## Task description:
Look below for the line that contains "Después de conversar", then copy it and each following line exactly, through and including the line that contains "estaba al confesar?".

Extracted records:
*****

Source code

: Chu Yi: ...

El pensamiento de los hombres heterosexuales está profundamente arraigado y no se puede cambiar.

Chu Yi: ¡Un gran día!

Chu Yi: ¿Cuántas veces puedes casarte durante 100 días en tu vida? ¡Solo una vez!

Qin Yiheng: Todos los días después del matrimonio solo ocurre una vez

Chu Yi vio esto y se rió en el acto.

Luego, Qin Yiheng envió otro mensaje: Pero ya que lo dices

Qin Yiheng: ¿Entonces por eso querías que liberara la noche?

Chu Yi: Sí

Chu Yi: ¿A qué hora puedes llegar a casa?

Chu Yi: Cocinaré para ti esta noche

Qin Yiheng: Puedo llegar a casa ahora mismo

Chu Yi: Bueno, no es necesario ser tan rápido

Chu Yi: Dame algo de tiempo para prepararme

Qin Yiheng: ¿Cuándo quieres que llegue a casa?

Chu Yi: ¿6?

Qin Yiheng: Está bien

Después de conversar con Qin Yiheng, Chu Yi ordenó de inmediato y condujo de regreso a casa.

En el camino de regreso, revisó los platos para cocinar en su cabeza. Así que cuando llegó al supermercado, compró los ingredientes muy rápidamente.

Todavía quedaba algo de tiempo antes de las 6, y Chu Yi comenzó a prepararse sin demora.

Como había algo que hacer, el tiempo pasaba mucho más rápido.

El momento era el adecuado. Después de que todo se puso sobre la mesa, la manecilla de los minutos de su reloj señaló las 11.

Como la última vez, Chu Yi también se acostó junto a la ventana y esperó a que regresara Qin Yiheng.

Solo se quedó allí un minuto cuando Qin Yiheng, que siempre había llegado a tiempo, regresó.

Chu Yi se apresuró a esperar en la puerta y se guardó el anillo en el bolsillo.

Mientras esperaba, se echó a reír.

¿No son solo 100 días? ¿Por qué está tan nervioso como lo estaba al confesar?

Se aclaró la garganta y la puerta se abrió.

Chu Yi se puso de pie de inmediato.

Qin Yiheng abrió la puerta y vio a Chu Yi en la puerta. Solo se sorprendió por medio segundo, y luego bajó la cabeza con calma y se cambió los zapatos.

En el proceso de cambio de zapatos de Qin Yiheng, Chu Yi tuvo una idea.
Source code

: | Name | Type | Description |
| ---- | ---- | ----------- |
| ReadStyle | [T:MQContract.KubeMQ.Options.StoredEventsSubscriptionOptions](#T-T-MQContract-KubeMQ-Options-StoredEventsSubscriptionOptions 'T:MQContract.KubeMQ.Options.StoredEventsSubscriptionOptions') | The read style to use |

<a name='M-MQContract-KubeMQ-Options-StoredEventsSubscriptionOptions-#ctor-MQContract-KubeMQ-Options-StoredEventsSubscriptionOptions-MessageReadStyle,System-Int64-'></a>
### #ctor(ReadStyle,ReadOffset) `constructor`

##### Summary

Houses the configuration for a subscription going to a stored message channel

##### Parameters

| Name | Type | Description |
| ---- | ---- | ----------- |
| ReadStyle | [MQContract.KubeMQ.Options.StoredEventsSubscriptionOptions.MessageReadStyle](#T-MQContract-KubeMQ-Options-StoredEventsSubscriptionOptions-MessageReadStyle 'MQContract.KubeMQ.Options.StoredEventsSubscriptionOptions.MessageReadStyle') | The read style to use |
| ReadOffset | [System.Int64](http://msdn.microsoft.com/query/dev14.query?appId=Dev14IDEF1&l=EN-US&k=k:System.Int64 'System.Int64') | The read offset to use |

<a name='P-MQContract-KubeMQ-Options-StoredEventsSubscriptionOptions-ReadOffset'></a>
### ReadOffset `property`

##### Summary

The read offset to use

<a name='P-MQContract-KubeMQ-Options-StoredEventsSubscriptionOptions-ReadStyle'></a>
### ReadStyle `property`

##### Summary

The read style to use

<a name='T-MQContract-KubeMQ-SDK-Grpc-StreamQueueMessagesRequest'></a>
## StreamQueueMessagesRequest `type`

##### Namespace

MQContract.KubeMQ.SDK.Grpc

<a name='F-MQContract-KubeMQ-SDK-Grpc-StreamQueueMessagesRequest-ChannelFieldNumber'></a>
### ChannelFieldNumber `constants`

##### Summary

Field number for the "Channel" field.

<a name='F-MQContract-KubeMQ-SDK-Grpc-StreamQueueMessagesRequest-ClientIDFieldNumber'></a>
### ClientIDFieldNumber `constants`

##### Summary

*****

## Response to this exercise:
Después de conversar con Qin Yiheng, Chu Yi ordenó de inmediato y condujo de regreso a casa.

En el camino de regreso, revisó los platos para cocinar en su cabeza. Así que cuando llegó al supermercado, compró los ingredientes muy rápidamente.

Todavía quedaba algo de tiempo antes de las 6, y Chu Yi comenzó a prepararse sin demora.

Como había algo que hacer, el tiempo pasaba mucho más rápido.

El momento era el adecuado. Después de que todo se puso sobre la mesa, la manecilla de los minutos de su reloj señaló las 11.

Como la última vez, Chu Yi también se acostó junto a la ventana y esperó a que regresara Qin Yiheng.

Solo se quedó allí un minuto cuando Qin Yiheng, que siempre había llegado a tiempo, regresó.

Chu Yi se apresuró a esperar en la puerta y se guardó el anillo en el bolsillo.

Mientras esperaba, se echó a reír.

¿No son solo 100 días? ¿Por qué está tan nervioso como lo estaba al confesar?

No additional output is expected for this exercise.